----- Übungstext

Eine Sieben-Tage-Woche kann so kurz sein: Das "Wunschoma - Wunschopa" - Projekt in Kaiserslautern
„Senioren sollen sich eine sinnvolle Tätigkeit suchen und nicht vor dem Fernseher sitzen.“ So geradlinig appelliert Doris Ende, 67 Jahre, an ihre Altersgenossen. Für sie könnte die Woche manchmal zehn statt sieben Tage haben. Im Alter aktiv zu bleiben, ist für sie besonders wichtig. Mit vollem Eifer widmet sich Doris Ende seit Jahren den unterschiedlichsten ehrenamtlichen Tätigkeiten und ist ausgebildete Senior-Trainerin.
Diese Qualifizierung hat sie innerhalb des Programms „Erfahrungswissen für Initiativen EFI“ erworben. Noch während der Weiterbildung kam ihr die Idee, ein eigenes ehrenamtliches Projekt mit Namen „Wunschoma – Wunschopa“ in Kaiserslautern ins Leben zu rufen. Ihren Überlegungen folgten Taten. Mit dem Kinderschutzbund als unterstützendem Partner vermittelt sie seit Oktober 2006 „Wunschomas“ und „Wunschopas“ an junge Familien und Alleinerziehende. „Davon profitieren alle Generationen,“ ist Doris Ende überzeugt, „Senioren gehen einer erfüllenden Tätigkeit nach und können ihr Erfahrungswissen weitergeben. Die Eltern sind dankbar für die Unterstützung und die Kinder genießen es, dass sich jemand einmal ausschließlich um sie kümmert.“ Endlich einmal spielen, ohne auf die Uhr zu schauen.

----------
----- Datensätze

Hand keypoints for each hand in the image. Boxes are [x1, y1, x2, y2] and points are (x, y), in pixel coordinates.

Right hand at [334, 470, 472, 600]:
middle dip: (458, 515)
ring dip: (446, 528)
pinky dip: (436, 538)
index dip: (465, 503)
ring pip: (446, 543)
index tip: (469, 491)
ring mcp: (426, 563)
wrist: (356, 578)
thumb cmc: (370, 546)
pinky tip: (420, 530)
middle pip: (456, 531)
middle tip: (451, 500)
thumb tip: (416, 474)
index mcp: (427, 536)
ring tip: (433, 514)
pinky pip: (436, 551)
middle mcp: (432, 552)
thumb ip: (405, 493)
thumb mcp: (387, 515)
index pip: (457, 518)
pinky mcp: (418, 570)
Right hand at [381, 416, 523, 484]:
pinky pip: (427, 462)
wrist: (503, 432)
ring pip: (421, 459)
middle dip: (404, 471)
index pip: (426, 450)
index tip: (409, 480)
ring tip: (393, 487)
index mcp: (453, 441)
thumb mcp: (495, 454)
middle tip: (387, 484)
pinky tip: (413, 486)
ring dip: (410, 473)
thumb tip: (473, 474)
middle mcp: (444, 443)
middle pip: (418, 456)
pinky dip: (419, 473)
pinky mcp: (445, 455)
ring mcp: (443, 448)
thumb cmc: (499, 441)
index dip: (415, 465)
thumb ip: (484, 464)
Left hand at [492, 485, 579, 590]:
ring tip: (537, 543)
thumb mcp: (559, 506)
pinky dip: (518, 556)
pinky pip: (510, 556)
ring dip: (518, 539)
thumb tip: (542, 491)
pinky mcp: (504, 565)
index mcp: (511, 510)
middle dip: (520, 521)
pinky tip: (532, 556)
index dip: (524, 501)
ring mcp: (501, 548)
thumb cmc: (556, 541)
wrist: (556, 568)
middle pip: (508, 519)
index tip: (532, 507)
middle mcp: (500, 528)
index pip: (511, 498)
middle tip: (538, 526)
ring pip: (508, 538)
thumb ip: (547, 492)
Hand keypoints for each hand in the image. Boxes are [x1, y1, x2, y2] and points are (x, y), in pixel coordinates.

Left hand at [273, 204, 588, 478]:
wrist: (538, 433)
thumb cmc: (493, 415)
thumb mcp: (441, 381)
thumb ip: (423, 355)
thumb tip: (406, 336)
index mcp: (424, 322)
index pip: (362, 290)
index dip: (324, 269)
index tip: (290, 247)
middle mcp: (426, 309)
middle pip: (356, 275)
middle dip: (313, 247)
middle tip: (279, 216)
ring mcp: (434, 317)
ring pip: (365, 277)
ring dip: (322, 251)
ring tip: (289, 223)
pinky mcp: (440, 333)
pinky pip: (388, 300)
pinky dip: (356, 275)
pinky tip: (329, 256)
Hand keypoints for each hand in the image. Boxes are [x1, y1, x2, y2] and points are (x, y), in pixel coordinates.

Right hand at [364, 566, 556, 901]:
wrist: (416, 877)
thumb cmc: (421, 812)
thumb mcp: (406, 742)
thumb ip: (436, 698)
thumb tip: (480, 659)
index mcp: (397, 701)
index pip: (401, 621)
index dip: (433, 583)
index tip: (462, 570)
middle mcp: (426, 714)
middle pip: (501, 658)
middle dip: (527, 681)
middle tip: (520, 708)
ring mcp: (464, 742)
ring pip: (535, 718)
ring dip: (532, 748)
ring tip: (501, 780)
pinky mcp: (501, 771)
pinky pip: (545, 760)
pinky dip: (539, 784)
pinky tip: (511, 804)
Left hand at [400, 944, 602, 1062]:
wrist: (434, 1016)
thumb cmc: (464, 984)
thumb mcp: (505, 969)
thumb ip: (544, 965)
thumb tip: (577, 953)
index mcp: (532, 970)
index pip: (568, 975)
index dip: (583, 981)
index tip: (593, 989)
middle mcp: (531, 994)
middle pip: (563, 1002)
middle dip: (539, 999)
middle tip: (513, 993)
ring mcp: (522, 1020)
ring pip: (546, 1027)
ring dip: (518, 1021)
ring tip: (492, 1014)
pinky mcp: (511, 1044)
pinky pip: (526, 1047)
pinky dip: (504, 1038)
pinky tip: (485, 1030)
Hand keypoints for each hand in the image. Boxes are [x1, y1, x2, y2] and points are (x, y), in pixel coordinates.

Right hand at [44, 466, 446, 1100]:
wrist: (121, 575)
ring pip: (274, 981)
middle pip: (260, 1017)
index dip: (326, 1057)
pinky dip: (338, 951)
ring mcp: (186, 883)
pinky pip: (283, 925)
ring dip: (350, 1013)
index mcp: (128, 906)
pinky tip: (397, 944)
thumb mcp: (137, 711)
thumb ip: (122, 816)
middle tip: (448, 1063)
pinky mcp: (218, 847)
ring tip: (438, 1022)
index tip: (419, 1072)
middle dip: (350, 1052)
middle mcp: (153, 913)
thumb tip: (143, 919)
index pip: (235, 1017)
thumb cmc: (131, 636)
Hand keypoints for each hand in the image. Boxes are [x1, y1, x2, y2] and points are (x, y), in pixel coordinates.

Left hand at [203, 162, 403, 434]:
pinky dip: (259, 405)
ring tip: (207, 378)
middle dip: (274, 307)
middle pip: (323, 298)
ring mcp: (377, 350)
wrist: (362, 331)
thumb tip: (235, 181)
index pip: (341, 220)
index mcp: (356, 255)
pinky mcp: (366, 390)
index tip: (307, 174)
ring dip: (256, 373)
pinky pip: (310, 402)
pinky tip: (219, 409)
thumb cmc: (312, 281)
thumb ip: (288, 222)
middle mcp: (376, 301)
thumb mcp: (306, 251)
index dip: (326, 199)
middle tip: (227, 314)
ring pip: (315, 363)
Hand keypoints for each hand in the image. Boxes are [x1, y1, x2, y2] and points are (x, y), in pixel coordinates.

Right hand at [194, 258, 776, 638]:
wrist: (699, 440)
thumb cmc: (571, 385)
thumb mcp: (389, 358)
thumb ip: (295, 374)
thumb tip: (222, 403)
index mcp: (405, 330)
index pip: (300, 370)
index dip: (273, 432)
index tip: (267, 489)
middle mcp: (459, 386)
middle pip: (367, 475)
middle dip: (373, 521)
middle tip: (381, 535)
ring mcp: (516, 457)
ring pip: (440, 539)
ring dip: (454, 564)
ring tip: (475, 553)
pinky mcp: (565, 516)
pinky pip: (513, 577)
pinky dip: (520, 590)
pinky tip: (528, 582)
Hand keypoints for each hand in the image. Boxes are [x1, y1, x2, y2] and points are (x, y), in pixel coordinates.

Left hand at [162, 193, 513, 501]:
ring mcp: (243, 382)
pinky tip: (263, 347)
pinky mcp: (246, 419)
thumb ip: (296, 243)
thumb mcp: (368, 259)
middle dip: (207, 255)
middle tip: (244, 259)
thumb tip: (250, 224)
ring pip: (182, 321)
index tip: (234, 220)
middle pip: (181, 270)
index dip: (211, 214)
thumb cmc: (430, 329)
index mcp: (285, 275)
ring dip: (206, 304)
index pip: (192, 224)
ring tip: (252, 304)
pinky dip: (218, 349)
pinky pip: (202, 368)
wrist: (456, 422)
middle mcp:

----------

Aufgaben -
1/ Zähle alle Gruppen auf, die laut Doris Ende im Text über das Projekt „Wunschoma – Wunschopa“ von dem Projekt profitieren.
2/ Führe den Text über das Projekt „Wunschoma – Wunschopa“ nach seinem letzten Satz fort.

Lösungen -
1/ Senioren, Eltern, Kinder

2/
Mit ihrem Projekt „Wunschoma – Wunschopa“ versteht sich Doris Ende als Multiplikatorin. Seniorinnen und Senioren, die ähnliche Projekte ins Leben rufen möchten, besucht sie persönlich. Auf diesem Weg können Interessierte von ihrer Projekterfahrung profitieren. In Städten wie Landau, Wittlich und Neustadt entstehen bereits erste „Nachahmer“.
Obwohl sie zeitlich durch das Projekt stark eingebunden ist, stellt sich Doris Ende weiteren Aufgaben. Dreimal wöchentlich leitet sie ehrenamtlich Bridge-Übungsabende. „Das intelligente Kartenspiel fördert die Konzentration und den Austausch zwischen den Mitgliedern“ sagt sie begeistert. Zusätzlich hilft sie jeden Samstag in der Tourismusinformation der Stadt Kaiserslautern aus und ist als Willkommenslotse für Neubürger der Stadt tätig. Am Wochenende besucht sie regelmäßig ihre Tochter und ihr Enkelkind in Mainz.
Bei Doris Ende kommt so schnell keine Langeweile auf. Sie fördert aktiv das Miteinander der Generationen und die Einbindung älterer Menschen in die Gesellschaft. Zur Auftaktveranstaltung des Programms „Aktiv im Alter“ war sie persönlich in Berlin vor Ort. Gemeinsam mit ihrem Mann gehört sie zu den ersten Unterstützerinnen des Memorandums „Mitgestalten und Mitentscheiden – ältere Menschen in Kommunen“. Für die Zukunft wünscht sich Doris Ende, dass noch mehr für junge Familien getan wird.